Something Like Faith
Years ago I was talking to me sister and somehow the subject
of faith came up. I don’t remember
exactly what she said but it was something like, “you don’t have faith because
you stopped going to church.” We
were raised in a strict Catholic household and her comment spoke to the fact
that she had maintained her faith by continuing to attend church, which she
does to this day. Her faith helped
her through some very tough times (the death of a child for one) and she seemed
genuinely perplexed and even saddened by the fact that, as far as she was
concerned, I had tossed my belief out the window as an adult. I was floored by
the comment but having made a conscious decision to leave the church years before,
couldn’t think why.
Now I know.
I never once lost my faith. It just morphed into something
that had less to do with organized religion and more to do with a larger
context of how I lived my life.
I’ve always been a writer, was a writer long before I
published Here Among Us and the act
of sitting down to write everyday (something I was doing on that day when my
sister and I had that conversation) required a level of faith I was ill
equipped to describe, much less defend. But it was there as real and true as
anything that my sister experienced.
I suppose I would answer today that it took enormous faith
to continue pursuing my dream of publishing a novel while I had small children
and a husband who counted on me to help with his business. Later, it took faith to put down those
first sentences—after two other failed attempts to finish a novel—and to refine
them into lyrical prose that enticed and hopefully at times, even delighted.
It took faith to throw out whole sections because they
weren’t quite good enough and faith to wait for some better idea or
circumstance or plot twist to rise up from the ether of my mind. The simple act of sitting down to write
every day and creating believable characters – who really do become at some
point more like your children or best friends—requires great faith. It takes faith to bring them into your
heart and faith to let them go.
The nice thing about getting older is that life wears you
down and in spite of yourself experiences—either good or bad—soften the hard edges.

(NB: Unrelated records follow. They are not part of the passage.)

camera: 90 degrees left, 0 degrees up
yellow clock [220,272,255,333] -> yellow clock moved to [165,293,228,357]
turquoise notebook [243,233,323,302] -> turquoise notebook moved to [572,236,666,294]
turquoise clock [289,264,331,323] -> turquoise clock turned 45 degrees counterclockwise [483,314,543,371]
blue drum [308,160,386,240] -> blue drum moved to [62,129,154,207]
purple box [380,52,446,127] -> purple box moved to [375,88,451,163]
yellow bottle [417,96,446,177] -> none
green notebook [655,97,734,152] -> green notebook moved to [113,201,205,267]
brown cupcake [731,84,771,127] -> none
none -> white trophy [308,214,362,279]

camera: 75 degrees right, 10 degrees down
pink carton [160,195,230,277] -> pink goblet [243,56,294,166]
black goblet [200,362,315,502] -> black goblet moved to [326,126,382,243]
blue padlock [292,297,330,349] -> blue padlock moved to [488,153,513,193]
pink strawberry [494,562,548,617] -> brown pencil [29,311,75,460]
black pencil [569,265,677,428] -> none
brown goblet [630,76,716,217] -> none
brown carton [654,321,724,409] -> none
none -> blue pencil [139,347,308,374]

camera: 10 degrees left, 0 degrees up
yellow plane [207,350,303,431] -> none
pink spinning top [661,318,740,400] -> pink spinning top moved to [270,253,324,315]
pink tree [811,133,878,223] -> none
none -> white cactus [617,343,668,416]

You develop a patina, a sort of
“pride cometh before a fall” knowing glow that not only shuts your mouth but
simultaneously makes you profoundly grateful. I seriously doubt that my sister would ever accuse me of not
having faith today. In fact, my
guess is that she’d freely admit that her own faith has been tested all too
often to the limits of its endurance, that she’d even thrown it away at times,
only to retrieve it with a new, deeper understanding of her own nature.

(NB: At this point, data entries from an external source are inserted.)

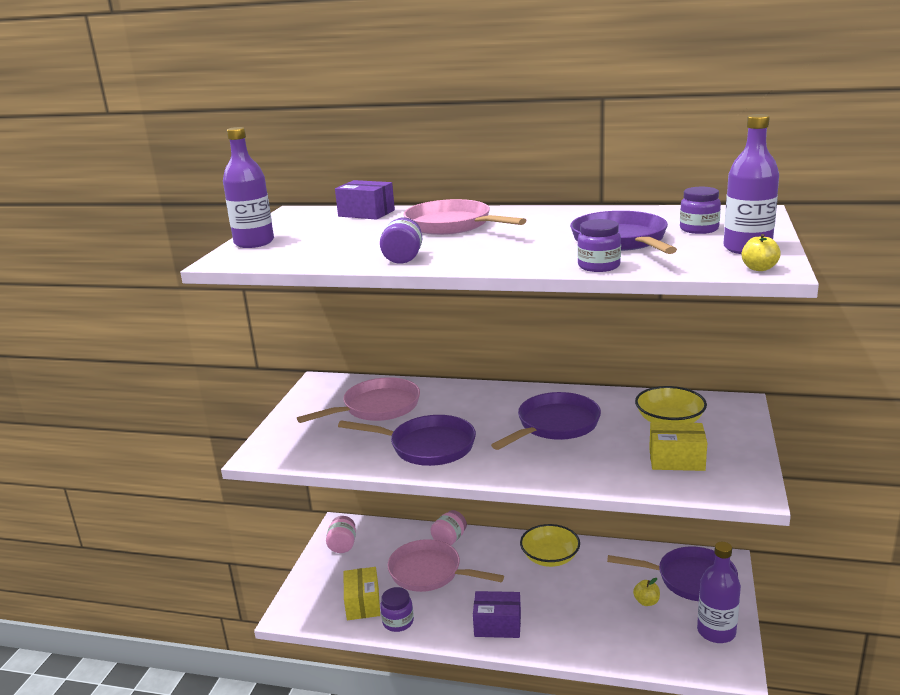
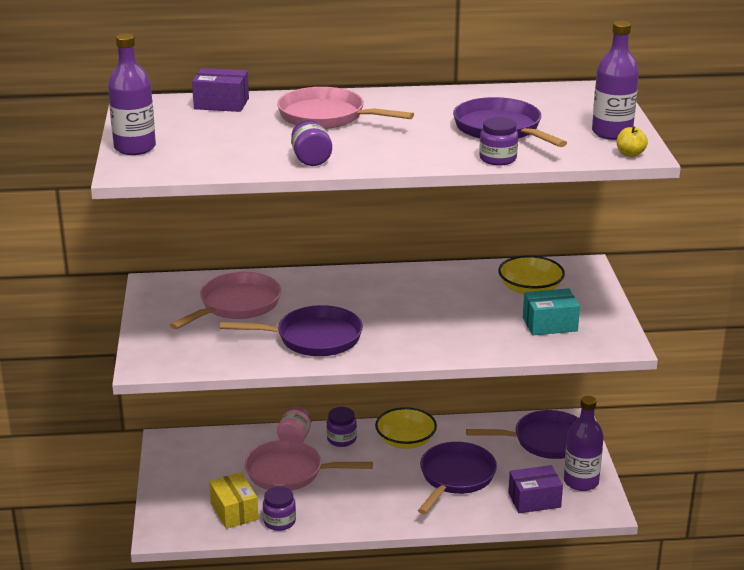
camera: 20 degrees left, 5 degrees up
pink jar [326,516,356,553] -> none
purple box [473,591,521,638] -> purple box moved to [508,465,563,513]
purple pan [491,392,601,450] -> purple pan moved to [418,442,497,514]
yellow apple [633,578,660,606] -> none
yellow box [649,422,707,471] -> turquoise box [523,288,580,335]
purple jar [680,187,721,234] -> purple jar moved to [326,407,357,447]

She’d happily agree that there are all kinds of faith. And since I love my sister with all my
heart I will freely admit that the faith required to kneel week in and week out
in a pew, trudging out in all sorts of weather even when you don’t feel like it,
when you’d rather—just this once—stay sleeping is of a powerful sort,
especially if like her, you live a life that is word and deed. But my sister would also agree with me that there’s the faith
that encourages you to step out onto a stage, to bear a child, to admit that
joy still exists even in the midst of great tragedy, to move to a new city
where you know no one, to take a job that stretches you beyond your current
limits, to believe that you’re not too old or too young to make your mark, to
say yes to love, or to life for that matter.
There is a simple yet profound faith that comes from
creating something out of nothing; from staring at the blank page and knowing
that soon there will be life there and a story worth telling.